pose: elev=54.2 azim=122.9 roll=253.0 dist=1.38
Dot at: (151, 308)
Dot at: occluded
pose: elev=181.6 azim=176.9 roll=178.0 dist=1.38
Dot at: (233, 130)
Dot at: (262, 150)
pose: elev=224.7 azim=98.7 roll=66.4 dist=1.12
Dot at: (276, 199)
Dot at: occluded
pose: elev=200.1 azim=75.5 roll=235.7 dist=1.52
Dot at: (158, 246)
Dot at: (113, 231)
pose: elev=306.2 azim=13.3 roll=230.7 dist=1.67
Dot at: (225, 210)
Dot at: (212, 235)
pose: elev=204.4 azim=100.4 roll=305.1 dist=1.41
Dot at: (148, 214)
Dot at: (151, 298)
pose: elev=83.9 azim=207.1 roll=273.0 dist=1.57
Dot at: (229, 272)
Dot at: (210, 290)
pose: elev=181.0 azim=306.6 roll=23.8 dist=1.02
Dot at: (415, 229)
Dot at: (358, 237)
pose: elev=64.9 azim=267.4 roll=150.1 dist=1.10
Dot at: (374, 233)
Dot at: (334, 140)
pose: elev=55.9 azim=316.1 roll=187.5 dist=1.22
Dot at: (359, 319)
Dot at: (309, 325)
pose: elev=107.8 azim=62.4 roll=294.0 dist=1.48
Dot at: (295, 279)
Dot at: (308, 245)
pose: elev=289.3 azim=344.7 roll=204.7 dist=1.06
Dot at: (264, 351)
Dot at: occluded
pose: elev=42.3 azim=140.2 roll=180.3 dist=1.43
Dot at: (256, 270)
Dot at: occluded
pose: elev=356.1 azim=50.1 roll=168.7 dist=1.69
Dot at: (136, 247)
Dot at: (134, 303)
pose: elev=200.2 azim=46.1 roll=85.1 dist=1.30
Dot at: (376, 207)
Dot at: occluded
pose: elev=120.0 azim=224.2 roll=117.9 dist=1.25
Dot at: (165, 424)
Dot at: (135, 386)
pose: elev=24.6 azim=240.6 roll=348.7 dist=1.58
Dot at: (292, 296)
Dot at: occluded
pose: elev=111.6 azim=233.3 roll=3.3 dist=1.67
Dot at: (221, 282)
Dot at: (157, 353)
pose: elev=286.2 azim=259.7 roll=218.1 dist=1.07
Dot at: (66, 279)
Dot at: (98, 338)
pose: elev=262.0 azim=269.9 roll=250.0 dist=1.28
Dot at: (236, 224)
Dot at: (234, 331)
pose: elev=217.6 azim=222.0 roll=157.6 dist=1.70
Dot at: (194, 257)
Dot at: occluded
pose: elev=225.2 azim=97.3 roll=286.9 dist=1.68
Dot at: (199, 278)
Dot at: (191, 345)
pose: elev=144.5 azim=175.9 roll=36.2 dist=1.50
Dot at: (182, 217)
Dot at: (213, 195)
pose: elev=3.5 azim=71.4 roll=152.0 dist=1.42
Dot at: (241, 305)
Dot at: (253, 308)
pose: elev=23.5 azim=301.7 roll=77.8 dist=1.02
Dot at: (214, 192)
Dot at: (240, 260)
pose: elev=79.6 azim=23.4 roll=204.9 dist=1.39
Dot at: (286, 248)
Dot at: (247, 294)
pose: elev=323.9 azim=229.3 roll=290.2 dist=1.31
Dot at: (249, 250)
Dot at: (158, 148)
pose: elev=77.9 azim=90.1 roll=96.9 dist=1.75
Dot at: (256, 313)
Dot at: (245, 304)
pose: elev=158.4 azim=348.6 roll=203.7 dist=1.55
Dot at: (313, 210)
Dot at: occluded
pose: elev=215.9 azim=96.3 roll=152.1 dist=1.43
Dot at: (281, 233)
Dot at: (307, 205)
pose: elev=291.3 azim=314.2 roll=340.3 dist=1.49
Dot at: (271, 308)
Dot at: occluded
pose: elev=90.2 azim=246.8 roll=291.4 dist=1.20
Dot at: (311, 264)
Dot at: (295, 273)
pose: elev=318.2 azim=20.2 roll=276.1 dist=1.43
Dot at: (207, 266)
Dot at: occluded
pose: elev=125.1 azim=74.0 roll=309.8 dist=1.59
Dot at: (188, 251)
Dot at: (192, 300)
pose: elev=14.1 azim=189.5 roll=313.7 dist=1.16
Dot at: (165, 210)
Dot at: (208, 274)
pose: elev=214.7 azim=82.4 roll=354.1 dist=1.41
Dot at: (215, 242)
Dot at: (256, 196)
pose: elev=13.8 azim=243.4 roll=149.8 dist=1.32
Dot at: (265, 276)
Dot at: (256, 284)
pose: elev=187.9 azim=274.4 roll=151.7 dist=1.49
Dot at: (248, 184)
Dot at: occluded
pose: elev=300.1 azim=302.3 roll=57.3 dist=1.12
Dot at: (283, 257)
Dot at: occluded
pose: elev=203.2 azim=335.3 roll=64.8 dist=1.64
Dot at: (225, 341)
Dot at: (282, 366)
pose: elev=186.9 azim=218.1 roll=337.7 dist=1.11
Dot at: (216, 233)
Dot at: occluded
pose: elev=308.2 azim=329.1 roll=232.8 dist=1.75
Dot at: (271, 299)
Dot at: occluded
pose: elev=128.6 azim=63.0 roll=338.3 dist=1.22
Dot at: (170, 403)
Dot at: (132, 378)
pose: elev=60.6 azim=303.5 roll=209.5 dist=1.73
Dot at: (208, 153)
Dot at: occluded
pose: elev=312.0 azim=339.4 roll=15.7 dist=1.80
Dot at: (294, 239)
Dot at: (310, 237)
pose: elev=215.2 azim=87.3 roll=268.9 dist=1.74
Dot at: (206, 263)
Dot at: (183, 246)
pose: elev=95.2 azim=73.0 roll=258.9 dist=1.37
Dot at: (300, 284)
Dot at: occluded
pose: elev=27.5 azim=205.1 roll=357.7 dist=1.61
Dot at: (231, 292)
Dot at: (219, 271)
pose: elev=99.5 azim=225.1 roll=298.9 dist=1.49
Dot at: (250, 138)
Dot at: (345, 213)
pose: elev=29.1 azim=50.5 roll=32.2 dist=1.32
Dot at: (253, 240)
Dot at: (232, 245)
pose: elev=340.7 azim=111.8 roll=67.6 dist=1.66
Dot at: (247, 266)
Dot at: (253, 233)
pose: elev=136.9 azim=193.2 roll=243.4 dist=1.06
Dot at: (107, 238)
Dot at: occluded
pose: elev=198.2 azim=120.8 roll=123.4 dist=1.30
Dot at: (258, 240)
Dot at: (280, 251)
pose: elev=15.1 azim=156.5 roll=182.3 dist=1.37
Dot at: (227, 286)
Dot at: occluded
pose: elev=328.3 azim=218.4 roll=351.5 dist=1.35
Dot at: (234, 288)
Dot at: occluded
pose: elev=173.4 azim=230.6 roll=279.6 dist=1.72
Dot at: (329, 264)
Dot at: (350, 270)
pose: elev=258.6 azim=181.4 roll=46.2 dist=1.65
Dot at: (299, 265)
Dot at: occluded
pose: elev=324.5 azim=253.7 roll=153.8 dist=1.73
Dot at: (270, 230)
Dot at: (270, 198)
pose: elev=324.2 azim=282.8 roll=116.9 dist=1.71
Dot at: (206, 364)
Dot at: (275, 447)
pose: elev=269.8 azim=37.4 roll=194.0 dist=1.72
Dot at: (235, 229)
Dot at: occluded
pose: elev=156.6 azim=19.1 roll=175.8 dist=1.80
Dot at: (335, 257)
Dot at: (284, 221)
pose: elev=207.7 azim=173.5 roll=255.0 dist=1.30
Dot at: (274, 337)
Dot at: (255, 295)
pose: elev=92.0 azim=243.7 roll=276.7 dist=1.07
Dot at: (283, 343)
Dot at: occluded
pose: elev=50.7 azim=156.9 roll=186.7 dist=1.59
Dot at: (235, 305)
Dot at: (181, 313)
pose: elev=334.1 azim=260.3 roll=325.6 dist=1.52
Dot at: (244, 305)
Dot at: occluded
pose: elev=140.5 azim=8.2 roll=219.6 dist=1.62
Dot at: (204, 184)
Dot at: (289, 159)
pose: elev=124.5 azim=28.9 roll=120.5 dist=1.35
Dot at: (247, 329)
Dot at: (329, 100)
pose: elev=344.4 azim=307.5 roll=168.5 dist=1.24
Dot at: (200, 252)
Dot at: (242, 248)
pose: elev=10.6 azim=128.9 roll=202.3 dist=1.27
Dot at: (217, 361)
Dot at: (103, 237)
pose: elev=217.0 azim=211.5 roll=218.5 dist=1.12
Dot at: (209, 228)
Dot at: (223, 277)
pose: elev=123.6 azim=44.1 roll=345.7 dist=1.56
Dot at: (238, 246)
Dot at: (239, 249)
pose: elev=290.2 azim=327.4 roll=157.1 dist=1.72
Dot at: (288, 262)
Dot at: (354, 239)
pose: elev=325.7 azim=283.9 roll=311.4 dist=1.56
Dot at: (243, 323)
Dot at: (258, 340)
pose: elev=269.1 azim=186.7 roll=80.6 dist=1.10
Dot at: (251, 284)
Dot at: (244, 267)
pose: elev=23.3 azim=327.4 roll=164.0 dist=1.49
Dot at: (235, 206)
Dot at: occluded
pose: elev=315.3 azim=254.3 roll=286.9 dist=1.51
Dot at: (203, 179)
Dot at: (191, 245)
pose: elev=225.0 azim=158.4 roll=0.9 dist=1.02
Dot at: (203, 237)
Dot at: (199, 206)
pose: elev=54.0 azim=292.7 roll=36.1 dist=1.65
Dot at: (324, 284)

Exercise requirements — Set down, unchanged, the lines of the records above from the line holding "pose: elev=15.1 azim=156.5" through the end of the records, both included.

Exercise response —
pose: elev=15.1 azim=156.5 roll=182.3 dist=1.37
Dot at: (227, 286)
Dot at: occluded
pose: elev=328.3 azim=218.4 roll=351.5 dist=1.35
Dot at: (234, 288)
Dot at: occluded
pose: elev=173.4 azim=230.6 roll=279.6 dist=1.72
Dot at: (329, 264)
Dot at: (350, 270)
pose: elev=258.6 azim=181.4 roll=46.2 dist=1.65
Dot at: (299, 265)
Dot at: occluded
pose: elev=324.5 azim=253.7 roll=153.8 dist=1.73
Dot at: (270, 230)
Dot at: (270, 198)
pose: elev=324.2 azim=282.8 roll=116.9 dist=1.71
Dot at: (206, 364)
Dot at: (275, 447)
pose: elev=269.8 azim=37.4 roll=194.0 dist=1.72
Dot at: (235, 229)
Dot at: occluded
pose: elev=156.6 azim=19.1 roll=175.8 dist=1.80
Dot at: (335, 257)
Dot at: (284, 221)
pose: elev=207.7 azim=173.5 roll=255.0 dist=1.30
Dot at: (274, 337)
Dot at: (255, 295)
pose: elev=92.0 azim=243.7 roll=276.7 dist=1.07
Dot at: (283, 343)
Dot at: occluded
pose: elev=50.7 azim=156.9 roll=186.7 dist=1.59
Dot at: (235, 305)
Dot at: (181, 313)
pose: elev=334.1 azim=260.3 roll=325.6 dist=1.52
Dot at: (244, 305)
Dot at: occluded
pose: elev=140.5 azim=8.2 roll=219.6 dist=1.62
Dot at: (204, 184)
Dot at: (289, 159)
pose: elev=124.5 azim=28.9 roll=120.5 dist=1.35
Dot at: (247, 329)
Dot at: (329, 100)
pose: elev=344.4 azim=307.5 roll=168.5 dist=1.24
Dot at: (200, 252)
Dot at: (242, 248)
pose: elev=10.6 azim=128.9 roll=202.3 dist=1.27
Dot at: (217, 361)
Dot at: (103, 237)
pose: elev=217.0 azim=211.5 roll=218.5 dist=1.12
Dot at: (209, 228)
Dot at: (223, 277)
pose: elev=123.6 azim=44.1 roll=345.7 dist=1.56
Dot at: (238, 246)
Dot at: (239, 249)
pose: elev=290.2 azim=327.4 roll=157.1 dist=1.72
Dot at: (288, 262)
Dot at: (354, 239)
pose: elev=325.7 azim=283.9 roll=311.4 dist=1.56
Dot at: (243, 323)
Dot at: (258, 340)
pose: elev=269.1 azim=186.7 roll=80.6 dist=1.10
Dot at: (251, 284)
Dot at: (244, 267)
pose: elev=23.3 azim=327.4 roll=164.0 dist=1.49
Dot at: (235, 206)
Dot at: occluded
pose: elev=315.3 azim=254.3 roll=286.9 dist=1.51
Dot at: (203, 179)
Dot at: (191, 245)
pose: elev=225.0 azim=158.4 roll=0.9 dist=1.02
Dot at: (203, 237)
Dot at: (199, 206)
pose: elev=54.0 azim=292.7 roll=36.1 dist=1.65
Dot at: (324, 284)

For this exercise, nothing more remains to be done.